• _SUPPLIED INFORMATION_
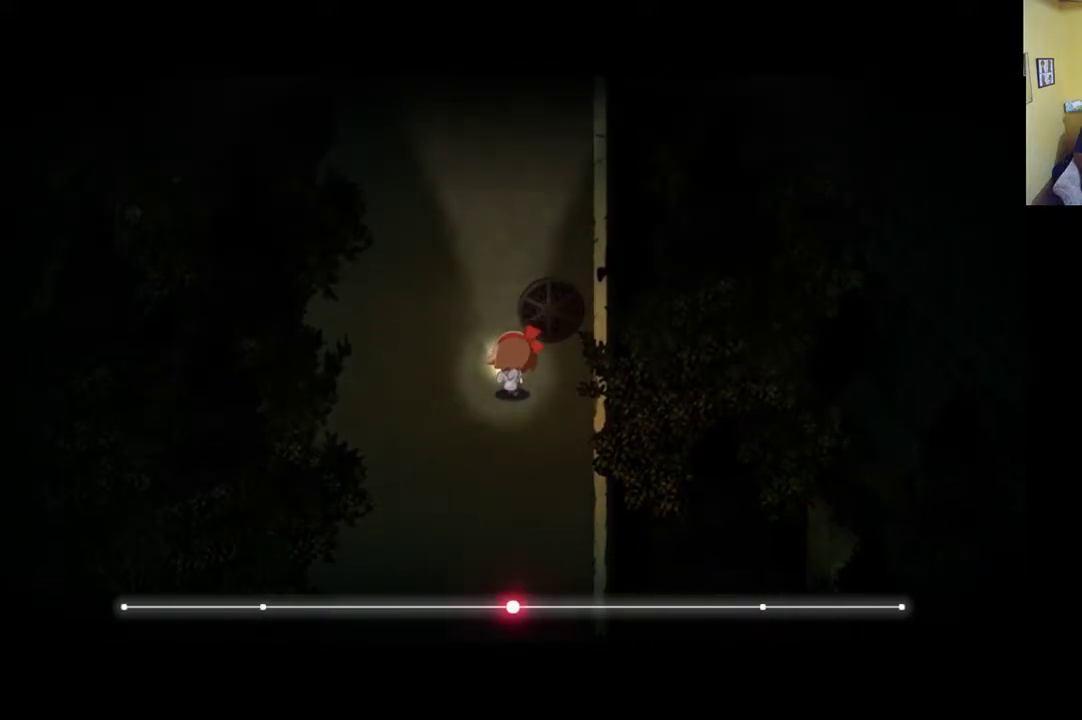
{"buttons": ["R1"], "left_stick": "up", "right_stick": "center", "events": []}
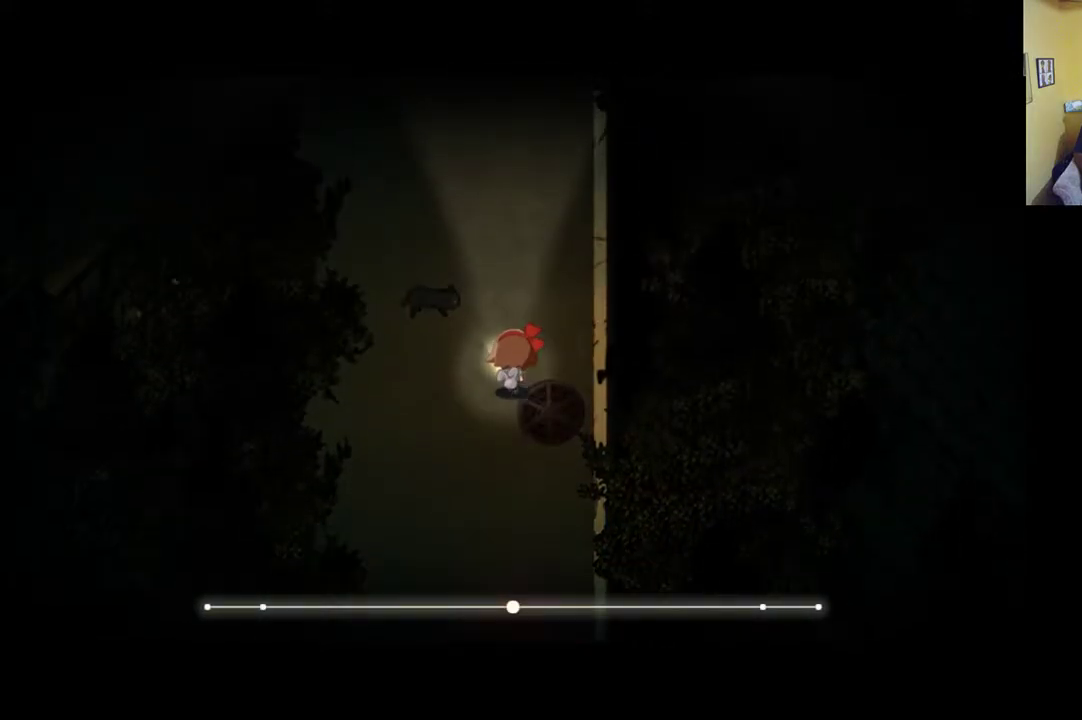
{"buttons": [], "left_stick": "up-right", "right_stick": "center", "events": [[33, "R1", "up"], [100, "left_stick", "up-right"], [283, "left_stick", "down-right"], [467, "left_stick", "up-right"]]}
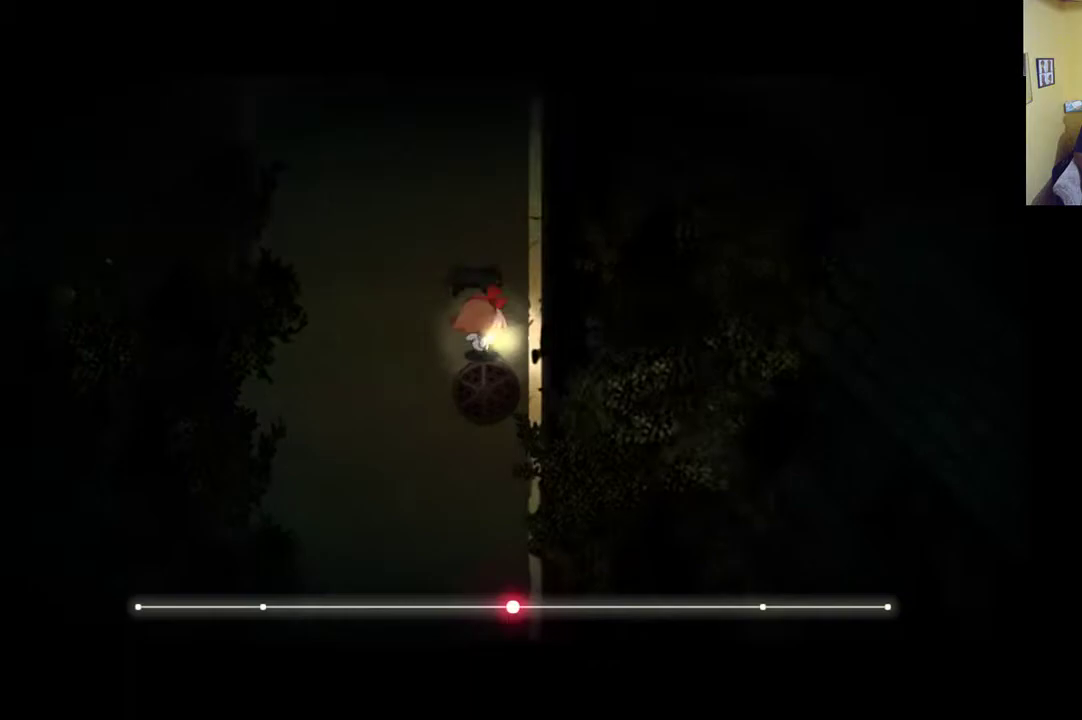
{"buttons": [], "left_stick": "center", "right_stick": "center", "events": [[50, "left_stick", "up"], [400, "left_stick", "center"]]}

• _EXERCISE DETAILS_
Set down the data above verbatim, omitting every image.

• _RESPONSE BOX_
{"buttons": ["R1"], "left_stick": "up", "right_stick": "center", "events": []}
{"buttons": [], "left_stick": "up-right", "right_stick": "center", "events": [[33, "R1", "up"], [100, "left_stick", "up-right"], [283, "left_stick", "down-right"], [467, "left_stick", "up-right"]]}
{"buttons": [], "left_stick": "center", "right_stick": "center", "events": [[50, "left_stick", "up"], [400, "left_stick", "center"]]}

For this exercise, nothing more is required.